# Florida Challenge GT1 3-Hour Enduro - Jacksonville, FL



## Wizard Of Iz (Sep 8, 2006)

On Sunday, December 18, 2011, *Slot Car Raceway & Hobbies* in Jacksonville, Florida hosted the *Second 3-Hour GT1 Enduro* for cars that closely mimic the ones we race in the GT1 by JK Products class in *My Series*. The lone exception to the Series rules was that you could run either a JK Hawk 6 or a JK Hawk 7.


Here are the results:


*GT1 by JK Products*

_Raced on the Hillclimb_

1. ReHack ‘Em – 2202

(Chad Edenfield, Mike Henry and Tom Marlowe)​

2. White Lightning – 2197

(Jordan Eber and John “JT” Thompson)​

3. Team Wolfie – 2132

(Steve Bowman and Doc Dougherty)​

4. Team Orange – 2084

(Charlie Dube and James “JP” Snyder)​

5. Team Gadget – 1984

(Johnny Banks and John Parks)​

6. Biz House – 1977

(Paul Hambidge, Bill Pinch and Bob Rondinone)​

7. Team Demole – 1948

(Dennis Demole and Sam Demole)​

8. Magic Diablo – 1343 (DNF)

(Darin Benson and Rick Tomlinson)​


It’s pretty amazing to see first and second separated by less than five laps after 176 minutes of racing. ReHack ‘Em fought back from a broken lead wire in the first heat to grab the lead fairly late in the event and then hang on as White Lightning put on a charge. Team Wolfie duplicated their Third Place finish in the last Enduro to grab the final spot on the podium. 

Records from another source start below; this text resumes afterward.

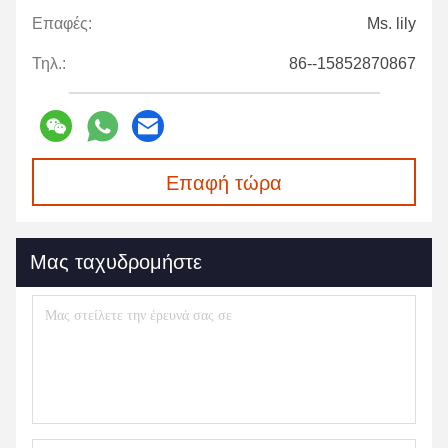
Επαφές:
Ms. lily
Τηλ.:
86--15852870867
Επαφή τώρα
Μας ταχυδρομήστε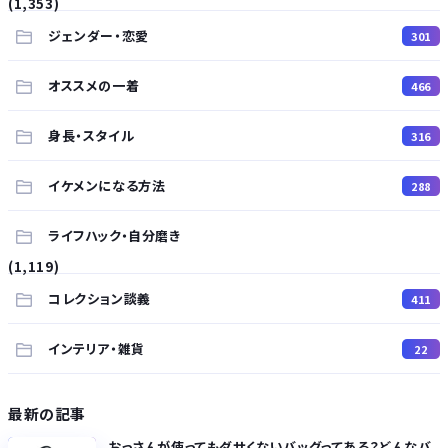
(1,353)
ジェンダー・恋愛
301
オススメの一着
466
身長・スタイル
316
イケメンになる方法
288
ライフハック・自分磨き
(1,119)
コレクション談義
411
インテリア・雑貨
22
最新の記事
おっさんが使ってもダサくないバッグってある？どんなバ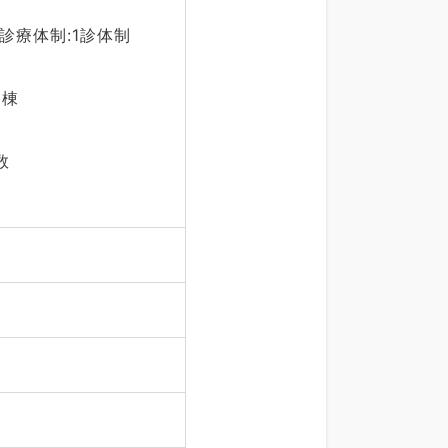
診療体制:1診体制
病棟
数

*Support your local raceway. Race often and bring a friend.*


----------



## Henry Racing (Aug 30, 2009)

Based on a crude 10 point system (10 for 1st losing a point per position 9-2nd 8-3rd and so on..) i figured out the current standings in our "series"*
1st Steve bowman-17
2nd Doc dougherty-16
2nd Jordan eber-16
2nd Mike Henry-16
3rdPaul hambridge-15
3rd Bob rondinone-15
4th Count Gibson-10
4th Chad edenfeild-10
4th Tom Marlowe-10
5th Bill coluard-9
5th Bob Israel-9
5th John "JT" thompson-9
6th Brandon Eden-8
6th Dennis demole-8
6th Sam demole-8
7th Buddy houser-7
7th Charlie dube-7
7th James "Jp" Snyder-7
8th Rollin isbell-6
8th Johnny banks-6
8th John parks-6
9th Ed delfin-5
9th Danny Meyer-5
9th Bill pinch-5
10th Tim demole-4
11th Darin benson-3
11th Rick Tomlinson-3
*


Pls note that i did this on my own *accord * ,Rollin,Johnny,and Bill DID NOT tell me to do this/ do not say these are accurate/or any way shape or form accountable for this points table, if I offend you in any way with this, pls direct your anger to me if you like the idea of an endurance series that runs every quarter contact your local speedway owner and make that suggestion*
Thx*


----------



## TOM MAR (Jul 24, 2008)

NO throw out ?

Guess I'll be brining my baseball bat with me next week.:wave:

JK Mike, Nice. I like it anyway.:thumbsup:


----------



## Henry Racing (Aug 30, 2009)

I didn't do a throw out cause if I did there would be alot more ties


----------